▶ [本文抜粋]:
↓
札ト協と北ト協は8月8日、物流セミナー2025を開催し、北海道での「多重下請け構造などの実態調査事業」の結果を報告したほか、今後の方向性を3点提示。北海道では、「一律的な委託次数の制限」には問題があることを示唆した。
全ト協の「物流の2024年問題解決に向けた都道府県トラック協会等による創意工夫事業助成金」を受けて、札ト協が中心となり今年1月27日〜2月17日にかけて道内ト協会員2960事業所に向けて大規模なアンケートを行い、「北海道の地域性を考慮した多重下請け構造」に関して現状の意識や今後のあり方などを調べた。有効回答は1091事業所(回収率36・9%)。

【多重下請け賛否が拮抗】
再委託の有無について、57・6%が「他のトラック運送事業者に依頼して運送することがある」と回答、半数以上が他社に仕事を再委託していた。
「自社」にとっての多重下請けの賛否では、「肯定的な回答」が21・2%(「あるべき」が4・2%、「あっても止むを得ない」が17・0%)、「否定的な回答が30・6%(「なくなってほしい」が9・0%、「なるべくなくなってほしい」が21・6%)、「どちらとも言えない」が45・2%だった。
↑
▶ [提供データ]:
↓
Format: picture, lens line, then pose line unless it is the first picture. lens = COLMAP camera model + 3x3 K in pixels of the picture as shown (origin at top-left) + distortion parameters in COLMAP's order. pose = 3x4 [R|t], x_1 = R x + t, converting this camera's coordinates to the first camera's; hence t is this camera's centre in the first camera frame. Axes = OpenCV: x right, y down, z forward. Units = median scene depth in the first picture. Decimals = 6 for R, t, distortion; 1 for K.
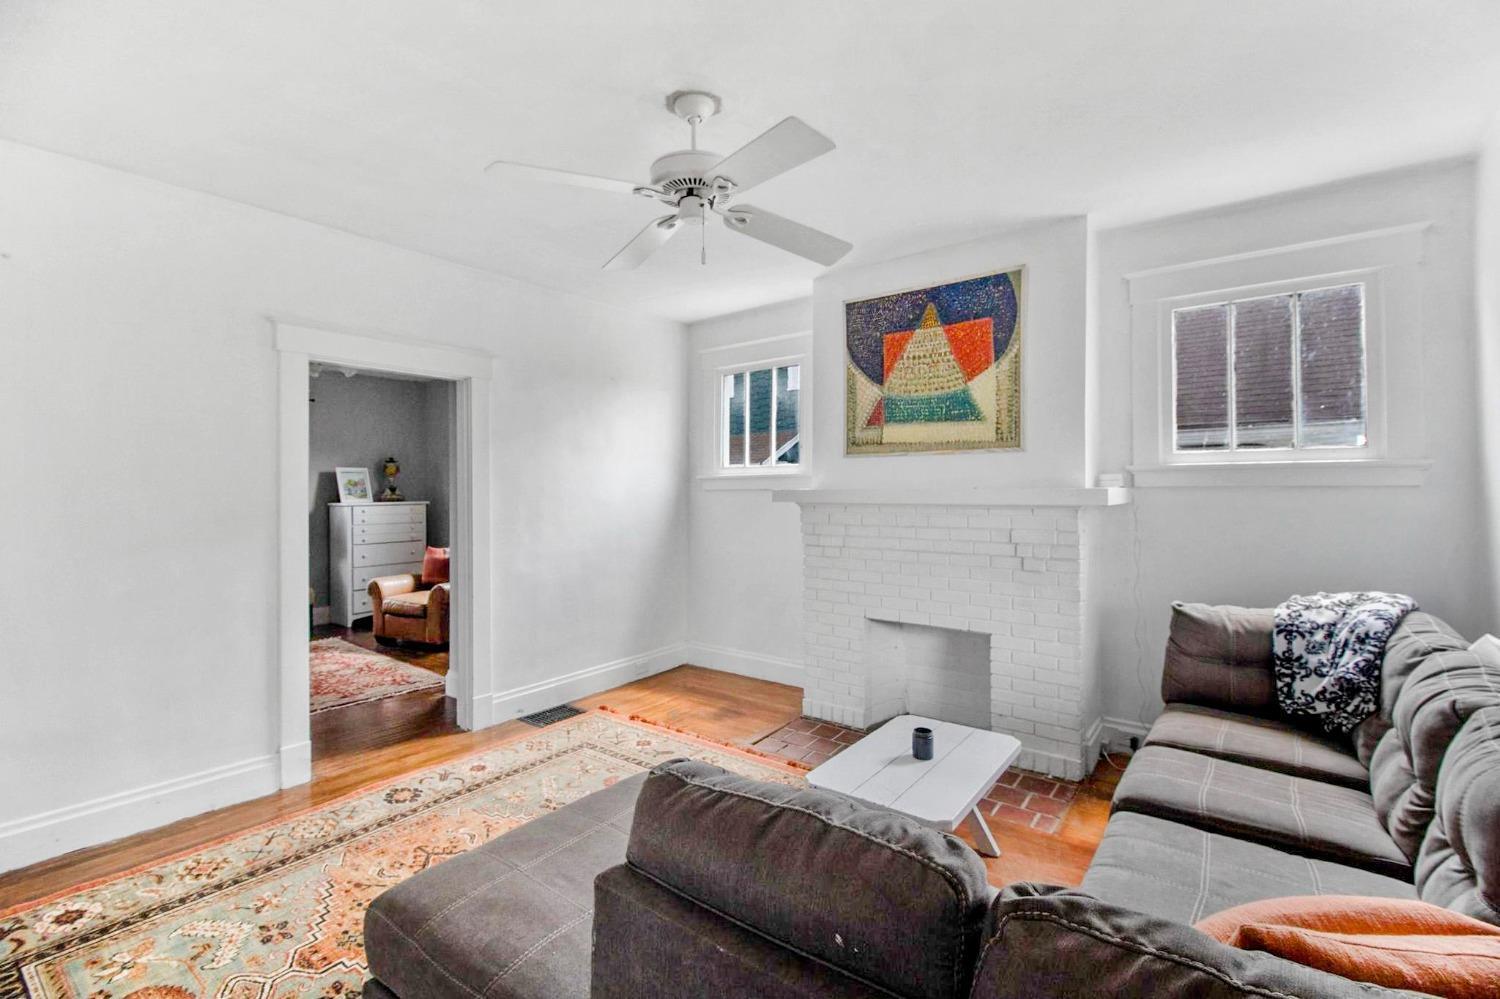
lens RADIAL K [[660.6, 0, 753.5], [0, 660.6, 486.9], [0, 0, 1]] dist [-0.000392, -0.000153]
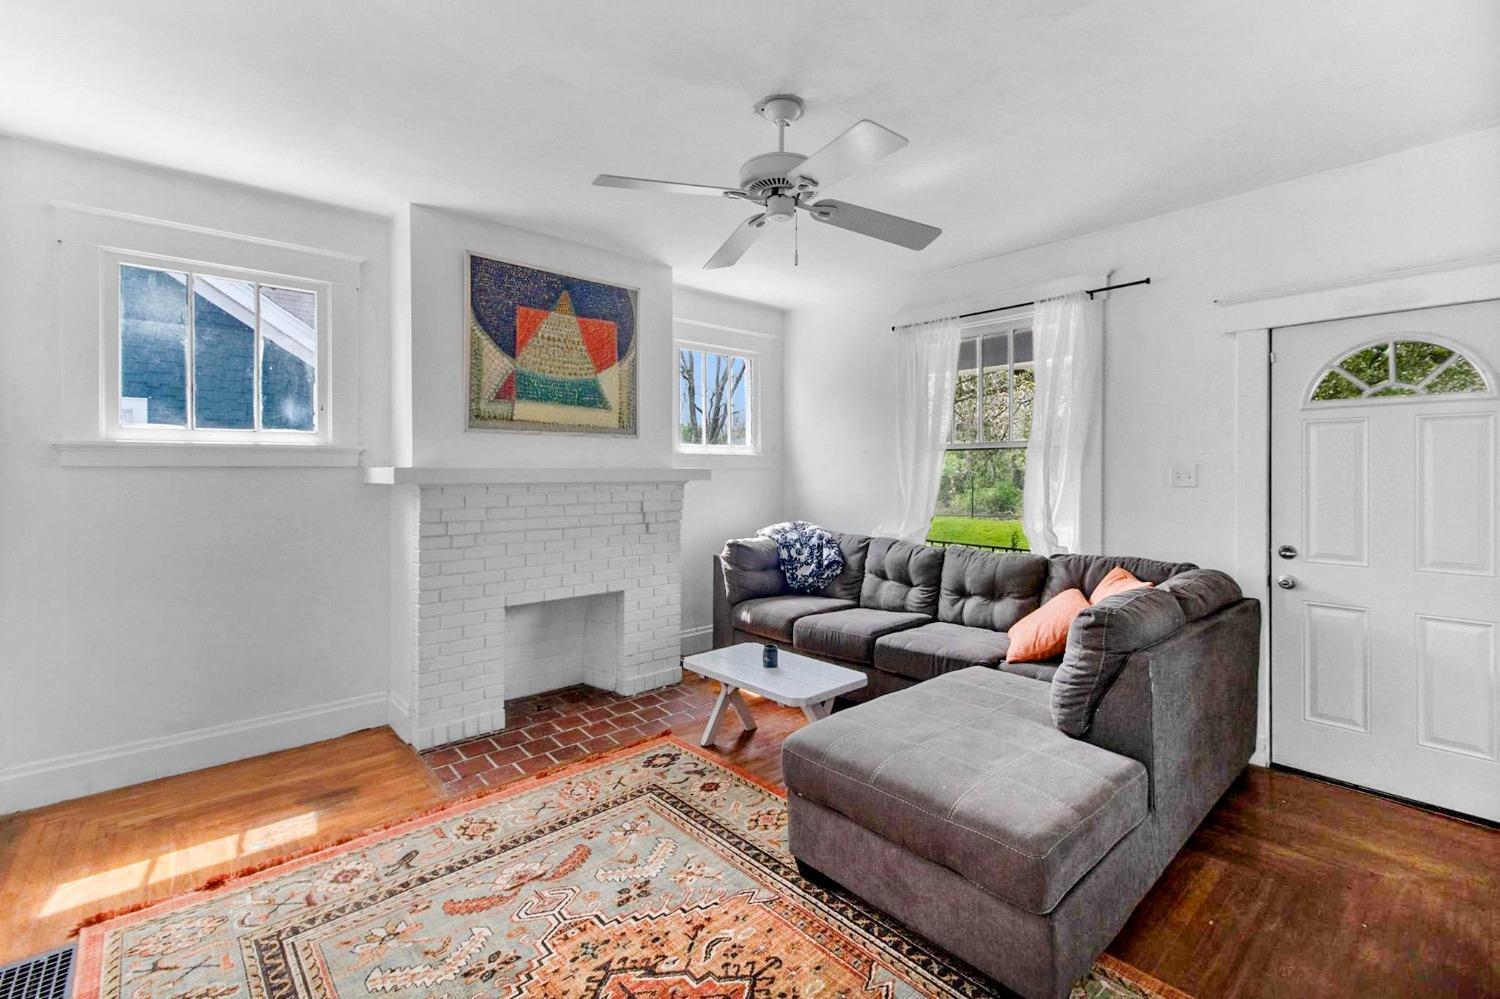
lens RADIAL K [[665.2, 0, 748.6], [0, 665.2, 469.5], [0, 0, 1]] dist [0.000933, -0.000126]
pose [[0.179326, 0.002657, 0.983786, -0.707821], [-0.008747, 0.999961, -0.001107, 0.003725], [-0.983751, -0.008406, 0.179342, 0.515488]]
↑
↓
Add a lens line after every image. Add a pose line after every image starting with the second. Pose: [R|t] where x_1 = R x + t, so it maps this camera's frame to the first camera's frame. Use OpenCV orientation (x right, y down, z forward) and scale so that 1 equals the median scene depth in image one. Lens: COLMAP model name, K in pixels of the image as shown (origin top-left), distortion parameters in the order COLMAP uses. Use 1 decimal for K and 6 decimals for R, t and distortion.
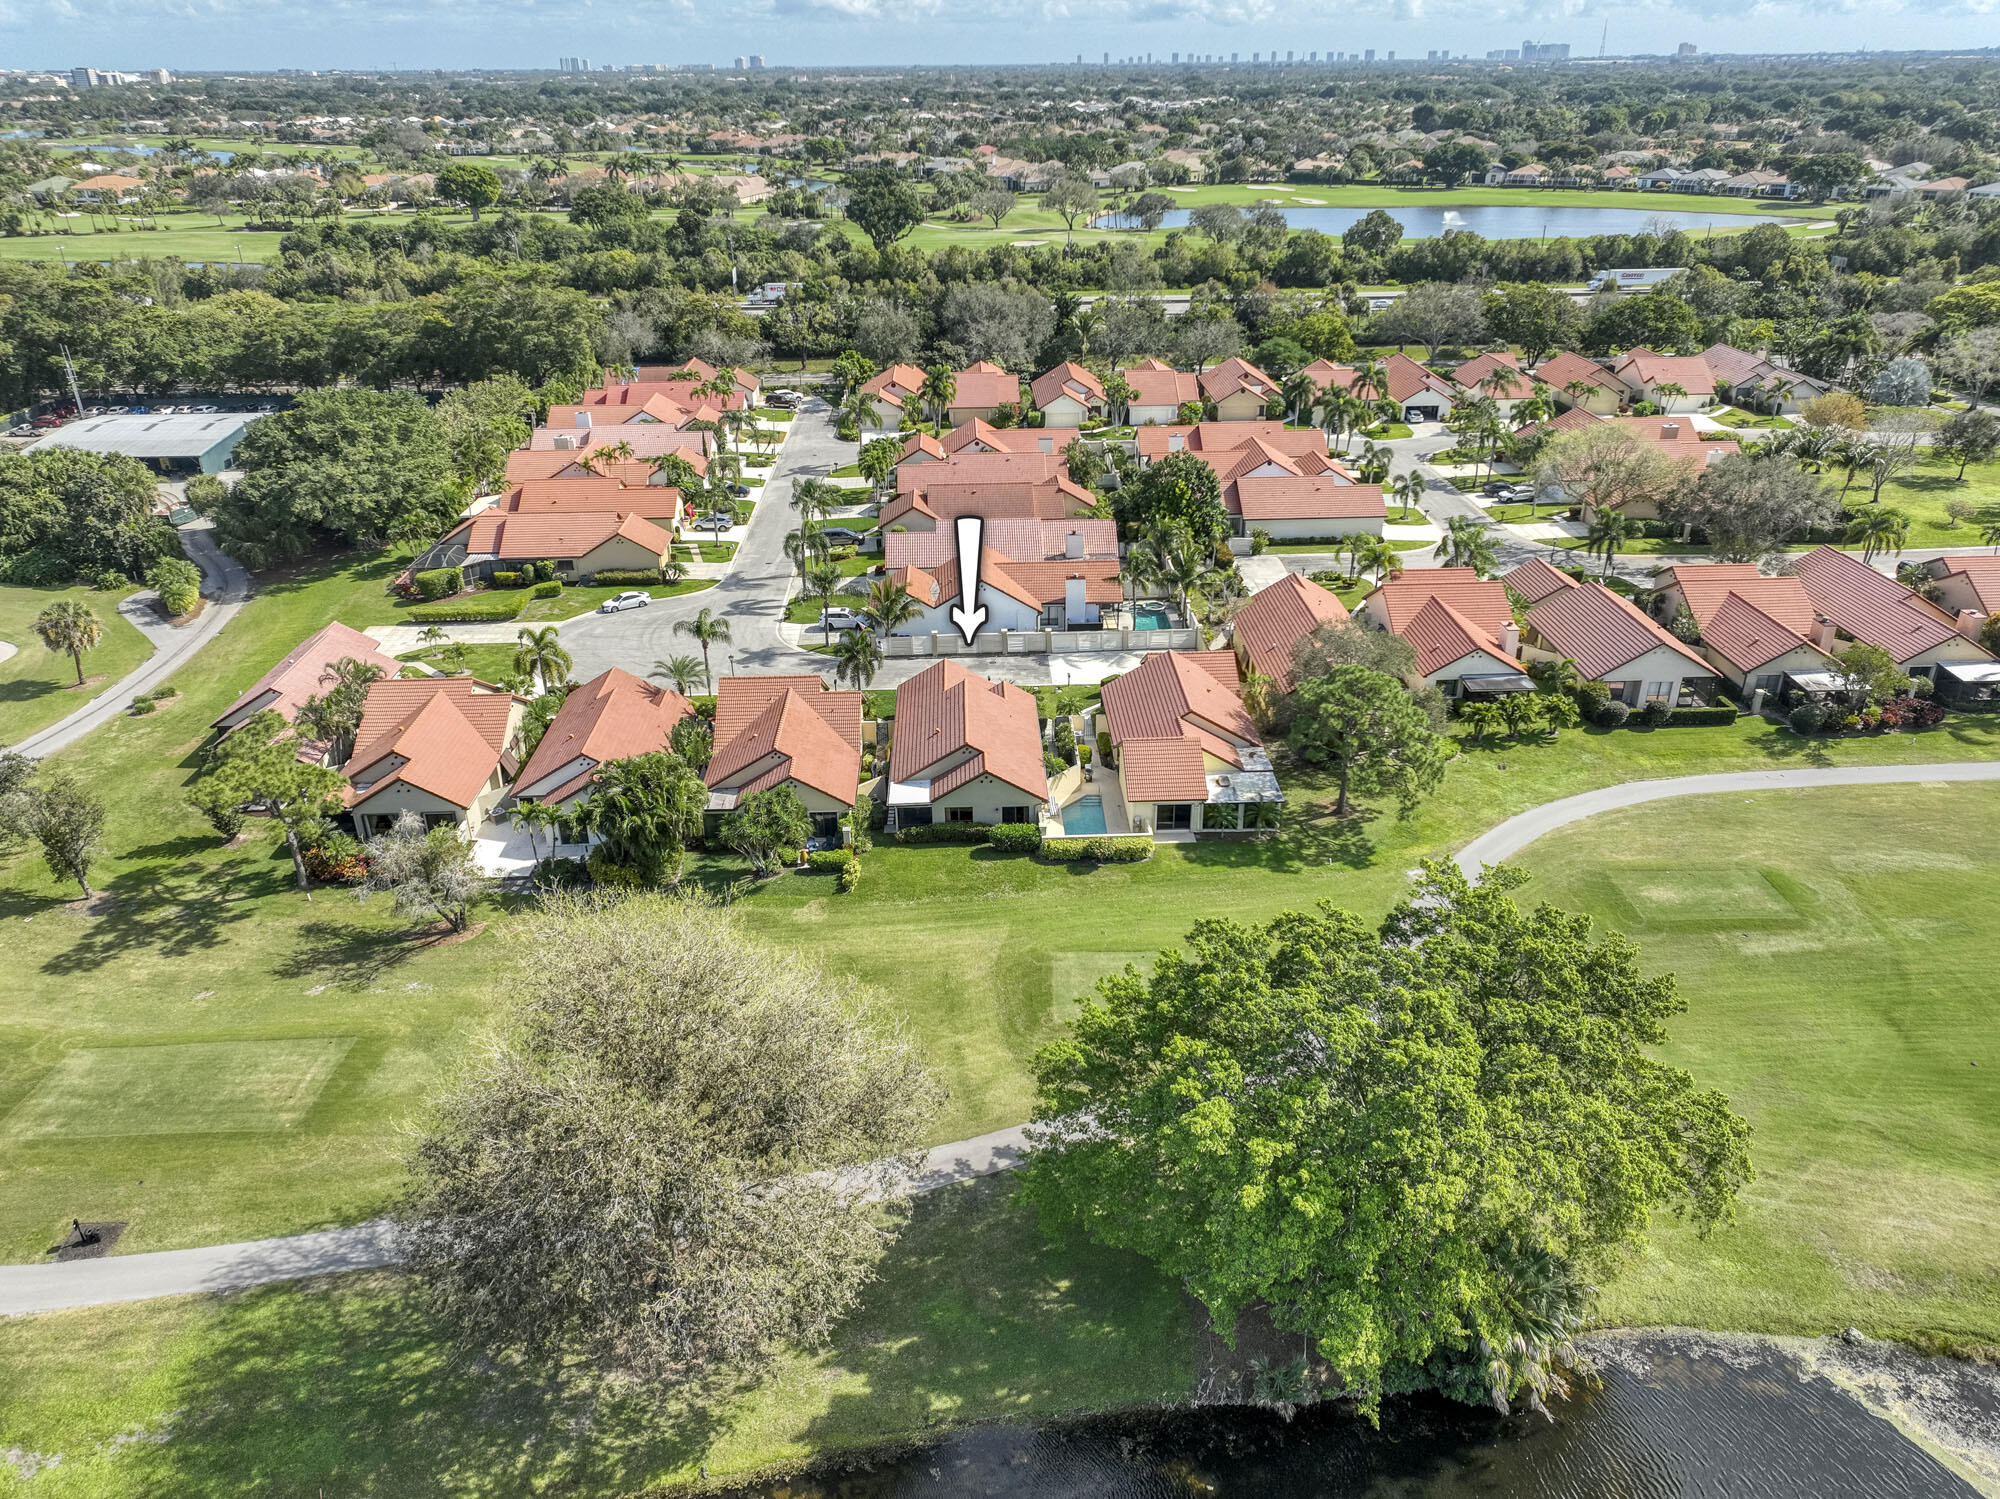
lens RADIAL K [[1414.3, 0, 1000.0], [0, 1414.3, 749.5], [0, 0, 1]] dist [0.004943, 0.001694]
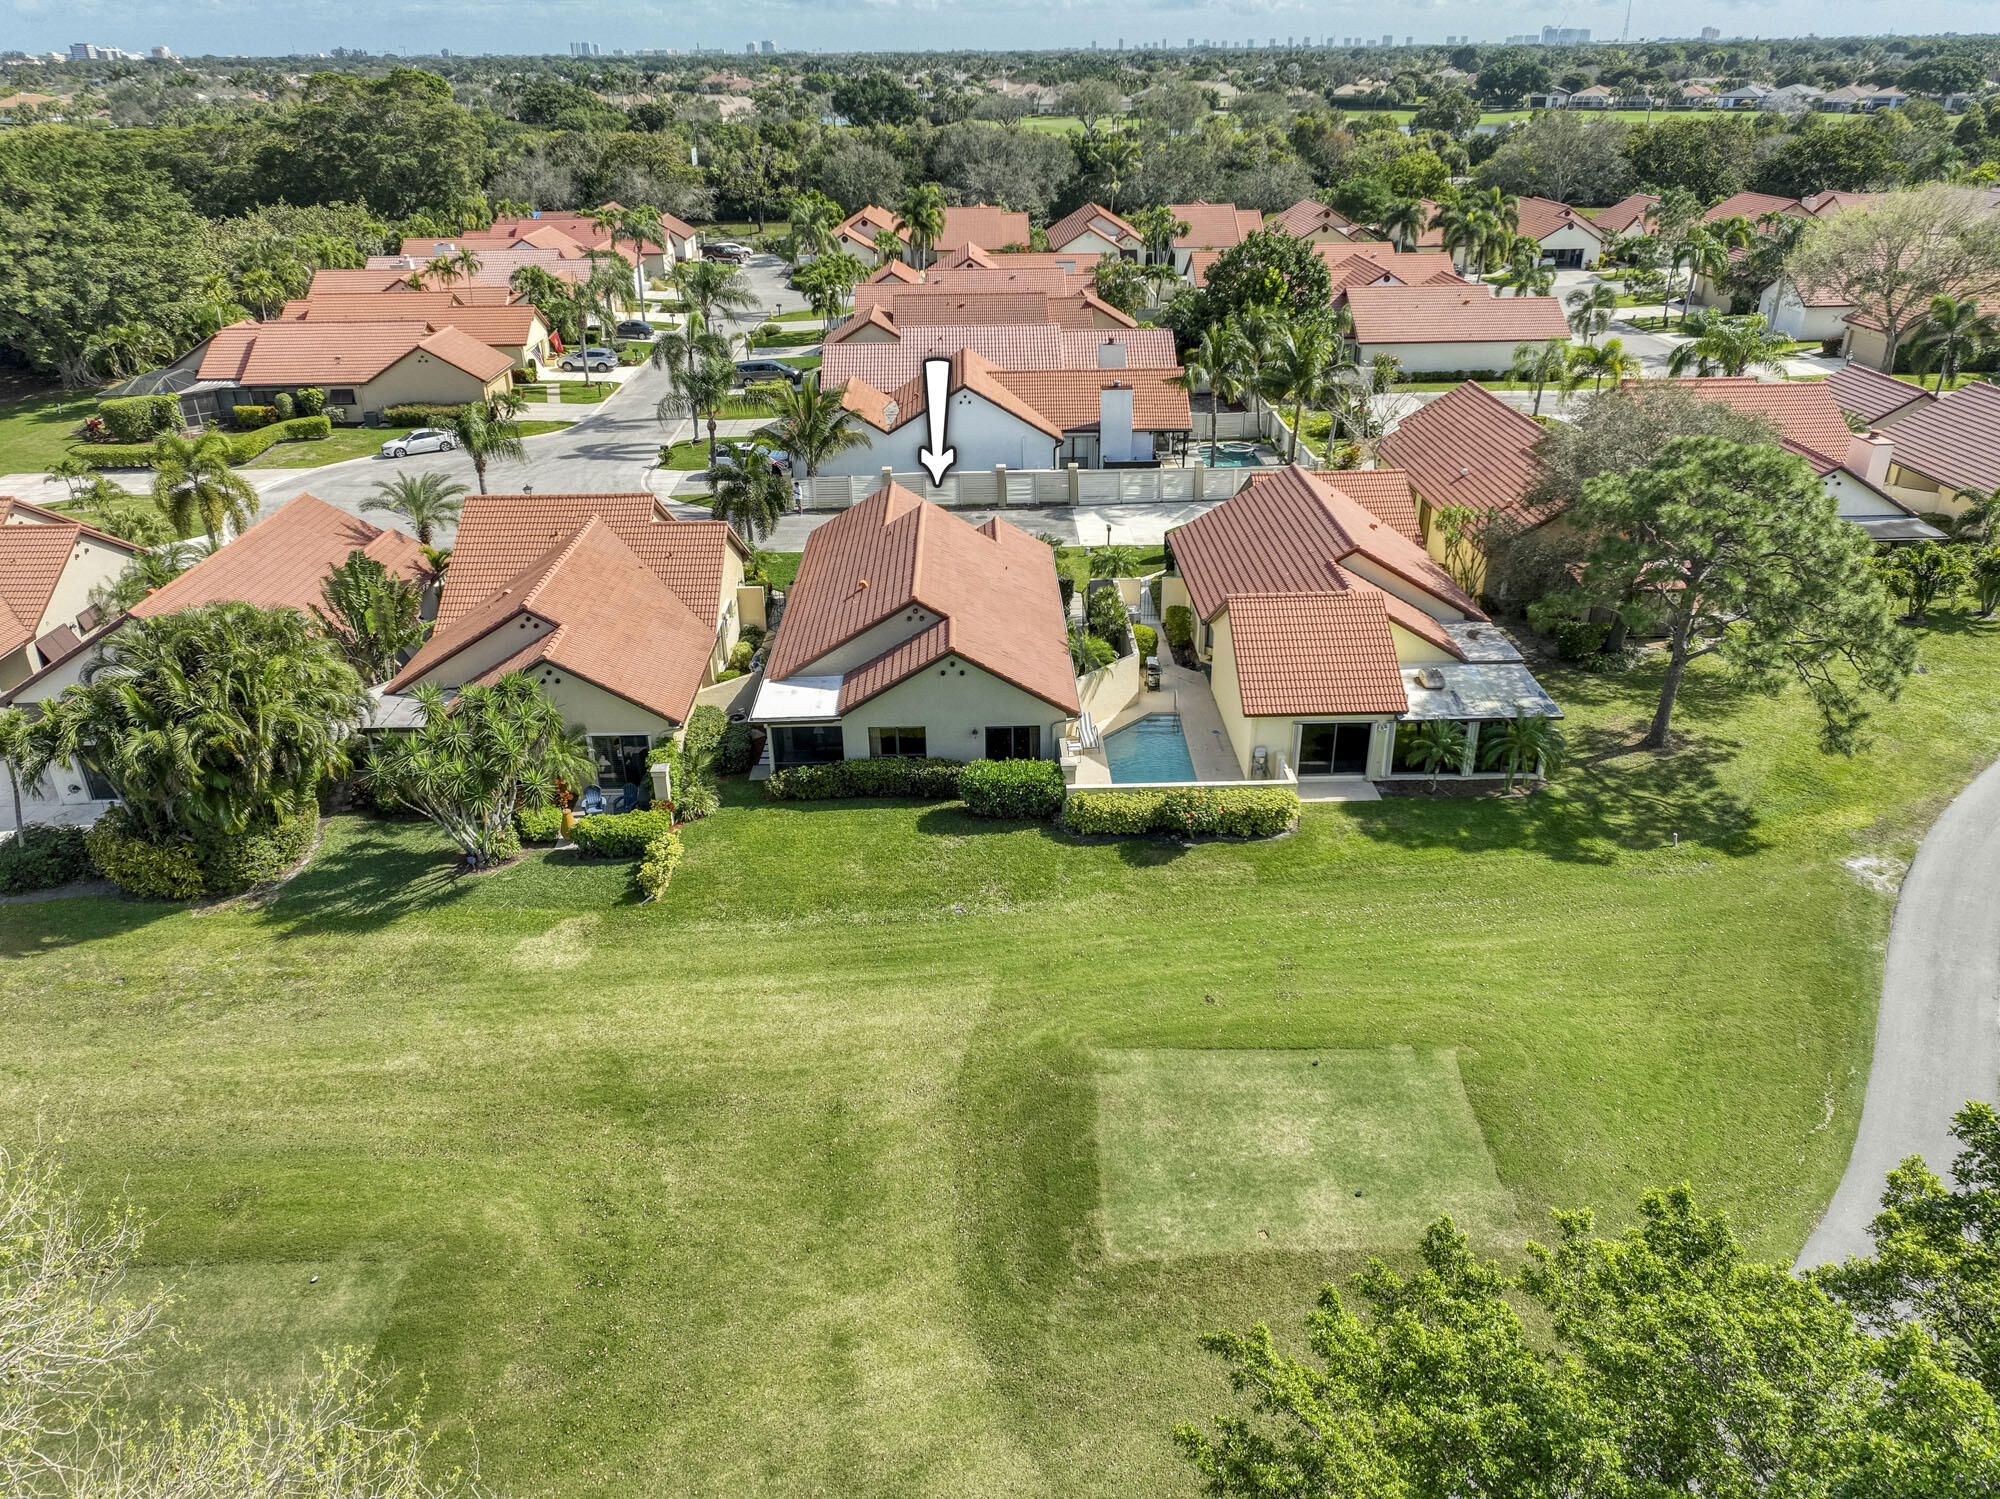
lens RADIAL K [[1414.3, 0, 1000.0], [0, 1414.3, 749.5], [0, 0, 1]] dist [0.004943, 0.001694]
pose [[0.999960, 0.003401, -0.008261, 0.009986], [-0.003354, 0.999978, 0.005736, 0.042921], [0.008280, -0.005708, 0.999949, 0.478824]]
↑
▶ [作業指示]: 本文抜粋の「全ト協の「物流の2024年問」から「えない」が45・2%だった。」までの部分を、「再委託」を「外部委託」に置き換えて書き改めてください。

▶ [期待出力]:
全ト協の「物流の2024年問題解決に向けた都道府県トラック協会等による創意工夫事業助成金」を受けて、札ト協が中心となり今年1月27日〜2月17日にかけて道内ト協会員2960事業所に向けて大規模なアンケートを行い、「北海道の地域性を考慮した多重下請け構造」に関して現状の意識や今後のあり方などを調べた。有効回答は1091事業所(回収率36・9%)。

【多重下請け賛否が拮抗】
外部委託の有無について、57・6%が「他のトラック運送事業者に依頼して運送することがある」と回答、半数以上が他社に仕事を外部委託していた。
「自社」にとっての多重下請けの賛否では、「肯定的な回答」が21・2%(「あるべき」が4・2%、「あっても止むを得ない」が17・0%)、「否定的な回答が30・6%(「なくなってほしい」が9・0%、「なるべくなくなってほしい」が21・6%)、「どちらとも言えない」が45・2%だった。